La colère de l’artiste
8 janvier 2024Il est ici encore question de colère et du livre de Sophie Galabru. Elle y traite de la colère de l’artiste. « On peut voir en l’artiste un corps dont les pulsions ne peuvent se contraindre au silence, mais cherchent au contraire leur expression, d’une manière détournée et publique. » Niki de Saint Phalle, Baudelaire, Flaubert, Genet, Michel Leiris et les surréalistes, Michaux illustrent le propos de Sophie Galabru.

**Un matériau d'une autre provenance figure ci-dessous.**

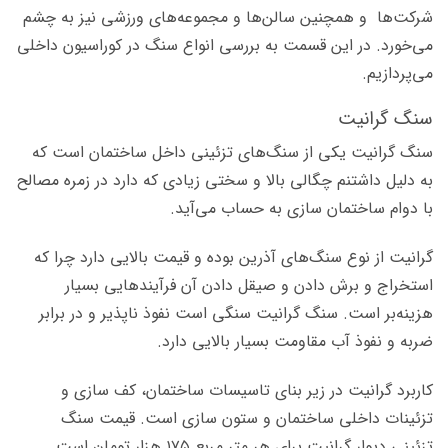
شرکت‌ها و همچنین سالن‌ها و مجموعه‌های ورزشی نیز به چشم
می‌خورد. در این قسمت به بررسی انواع سنگ در کوراسیون داخلی
می‌پردازیم.
سنگ گرانیت
سنگ گرانیت یکی از سنگ‌های تزئینی داخل ساختمان است که
به دلیل داشتنم چگالی بالا و سختی زیادی که دارد در زمره مصالح
با دوام ساختمان سازی به حساب می‌آید.
گرانیت از نوع سنگ‌های آذرین بوده و قیمت بالایی دارد چرا که
استخراج و برش دادن و صیقل دادن آن فرآیندهایی بسیار
هزینه‌بر است. سنگ گرانیت سنگی است نفوذ ناپذیر و در برابر
ضربه و نفوذ آب مقاومت بسیار بالایی دارد.
کاربرد گرانیت در زیر بنای تاسیسات ساختمان، کف سازی و
تزئینات داخلی ساختمان و ستون سازی است. قیمت سنگ
تزئینی دیوار گرانیت برای هر متر مربع ۱۷۵ هزار تومان است.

« Colères par procuration ?
Que cette colère artiste soit authentique ou non, c’est finalement de peu d’importance pour les spectateurs que nous sommes, car le corps vivant de l’artiste en colère nous permet de nous y projeter et d’y vivre en toute liberté la vie d’une émotion dérangeante. Nous aimons l’art du spectacle parce qu’il nous permet d’éprouver des émotions fortes que nous n’arrivons pas à vivre, tout en les éprouvant en sécurité puisque nous sommes éloignés de nos enjeux personnels…Dans l’obscurité d’une salle, les tensions jouées sur scène, avec lesquelles je n’ai rien à voir, me procurent le plus vif des plaisirs. J’y vis et résous les miennes, virtuellement et pour moi seule… »
Oui et non
Est-ce que voir un spectacle en mangeant des pop corn permet à la catharsis de faire son œuvre ? Est-ce que ce travail de catharsis est véritablement souhaitable ? Bien mené, oui. Sinon il tient lieu de divertissement qui mène à une confusion entre la réalité et sa représentation. Les derniers mots de Néron auraient été « Quel grand artiste périt avec moi ! » Rabelais « Je n’ai rien, je dois beaucoup, je lègue le reste aux pauvres … La farce est finie : tirez le rideau. ». « Je m’en vais ou je m’en va… L’un et l’autre se dit ou se disent. » déclare le grammairien Vaugelas à l’article défini de la mort. Il n’est pas impossible que les dernières phrases ressemblent bientôt à ceci : « Les caméras sont là ? »
Être et faire
Sophie Galabru écrit « [ Il est] plus éprouvant d’être la révolution que de la faire. » C’est ici que l’authenticité importe. Suivant Paul Valéry, l’artiste véritable suinte son œuvre. Celle-ci est inséparable de sa vie, d’où son authenticité. Le reste n’est que recettes, modes d’emploi et tiroirs caisses. Vous aurez d’ailleurs remarqué que nos responsables politiques sont de plus en plus dans le faire, même si l’expression est déjà passée de mode. Le faire qui remplace l’être. Par un tour de passe passe et d’homophonie, il est amusant de relever que « Je suis » signifie aussi bien être que suivre. Et que si l’on veut véritablement être, il vaut mieux ne pas suivre.
Terminons par le grain de maïs qui explose de colère pour devenir pop corn.